There are seemingly many layers to Edward Enninful’s ousting at British Vogue. Enninful handed in his resignation last Friday, saying that he was stepping into a global advisory role for international Vogue editions. Within hours, the rumors began that Enninful had gone up against Anna Wintour and she destroyed him. While I don’t doubt that some version of that actually happened, I also think there was probably a lot more nuance to this entire situation, including the fact that Enninful can and will make a lot more money outside of Conde Nast. The Telegraph had a surprisingly nuanced piece about how a behind-the-scenes ideological battle was part of this Enninful-vs-Wintour issue too. Unfortunately, the piece is called “Why Anna Wintour won Vogue’s war on woke.” The actual analysis is actually spot-on though. Some highlights:

Enninful clashed with Roger Lynch, the CEO of Condé Nast: According to some reports, Enninful’s decision was made at least in part because of a clash of ideas, with Lynch concerned about his progressive politics. At heart, Vogue is just another business, and as recent incidents at Nike, Bud Light, Disney and countless others have shown, the corporate world is an increasingly fraught place where you must strike a balance between selling your product and being seen to hold the “right” views.

Enninful’s progressive politics: As well as immaculate fashion chops (he started out as a stylist), Enninful had a contacts book bulging with famous friends. In the years since, he has cemented a reputation for diversity and activism. He featured the first trans contributor, Paris Lees, and cover star, Laverne Cox. Recent covers have featured disabled subjects. Last September he even featured a man, Timothee Chalamet, alone on the cover.

Advertisers loved Enninful: Advertisers were reportedly keen on Enninful’s new direction, which gave them the chance to be adjacent to a diverse, inclusive range of talent with right-on, social-media friendly messaging. It attracted hundreds of millions of pounds in advertising from companies like BMW. There were positive noises about circulation, too. Condé Nast can be opaque about its numbers, but Enninful’s Forces for Change issue in September 2019, which was guest-edited by the Duchess of Sussex and had Greta Thunberg on the cover, sold out in days.

But British Vogue became joyless: For others, however, Enninful’s activism came at the price of an entertaining magazine. “Everything that made [Enninful] not a classical editor (that is to say, a trained journalist with a ‘words’ background) was why he flew so high early on,” wrote Farrah Storr, former editor of Elle, in a Substack post. “Vogue morphed from a playful, albeit slightly horsey, fashion magazine into a deeply political manifesto.” Along the way, she writes, people stopped buying it: instead it was given away or sold at a discount. “It was joyless, too political and seemed to have forgotten its role as a high-end shopping magazine.”

A larger issue for businesses: “It’s pivotal for businesses to have diversity, not only for the moral sense but the business sense, too” says Octavius Black, the chief executive of consultancy MindGym. Black co-founded his management consultancy with a psychologist, so knows a thing or two about behavioural science. “We know that companies that are inclusive outperform those that are not. But some of these issues can become polarising, as it looks like certain protected categories compete with each other. Women’s rights and trans rights can come into conflict, as we’ve seen in Scotland. The risk is you’re appealing to a niche group and end up reducing your appeal to others. You want to be selling why your products are brilliant, and how you as a company are behaving responsibly and ethically in pursuit of that, but not taking a position on divisive social justice issues. You’d be unwise in America coming out for – or against – abortion, for example, which is not to say that it doesn’t matter, but it’s not the role of a company to take a position on those things.”

----

# [Assigned task 1]
In the article on Enninful's exit from British Vogue, who is named as the first trans cover star he featured?
# [Assigned task 2]
Using the article on Enninful's exit from British Vogue, explain why Octavius Black thinks a company should not take a position on divisive social justice issues.
# [Assigned task 3]
Do these statements agree with the article on Enninful's exit from British Vogue? (a) Enninful began his career as a stylist. (b) Greta Thunberg guest-edited the Forces for Change issue. (c) Farrah Storr formerly edited Elle.

# [Listed entries]

----

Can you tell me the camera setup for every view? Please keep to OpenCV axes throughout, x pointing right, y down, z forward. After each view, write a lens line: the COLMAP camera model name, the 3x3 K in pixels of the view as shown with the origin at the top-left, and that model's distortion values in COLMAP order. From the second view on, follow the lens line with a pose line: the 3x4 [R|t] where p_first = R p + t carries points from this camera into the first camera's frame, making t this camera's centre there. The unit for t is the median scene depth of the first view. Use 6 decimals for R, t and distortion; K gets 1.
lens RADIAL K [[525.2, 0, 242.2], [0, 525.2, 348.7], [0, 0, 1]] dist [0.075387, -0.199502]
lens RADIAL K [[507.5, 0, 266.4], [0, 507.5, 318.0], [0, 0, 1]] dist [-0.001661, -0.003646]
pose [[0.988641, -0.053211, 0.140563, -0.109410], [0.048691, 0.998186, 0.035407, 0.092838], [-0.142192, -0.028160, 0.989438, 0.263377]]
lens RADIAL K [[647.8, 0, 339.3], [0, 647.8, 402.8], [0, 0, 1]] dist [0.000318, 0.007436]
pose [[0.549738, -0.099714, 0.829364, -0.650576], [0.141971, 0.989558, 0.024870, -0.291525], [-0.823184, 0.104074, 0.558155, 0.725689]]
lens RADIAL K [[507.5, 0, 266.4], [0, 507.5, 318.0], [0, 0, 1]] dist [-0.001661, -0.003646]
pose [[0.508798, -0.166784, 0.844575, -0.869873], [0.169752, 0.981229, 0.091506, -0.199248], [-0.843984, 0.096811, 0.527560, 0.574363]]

----

# [Response box 1]
Laverne Cox.

# [Response box 2]
Black says some of these issues become polarizing, as protected categories can seem to compete with each other. The risk is that a company appeals to a niche group and ends up reducing its appeal to others. He says a company should instead sell why its products are brilliant and how it behaves responsibly and ethically.

# [Response box 3]
(a) Yes: "he started out as a stylist"
(b) No: "guest-edited by the Duchess of Sussex and had Greta Thunberg on the cover"
(c) Yes: "Farrah Storr, former editor of Elle"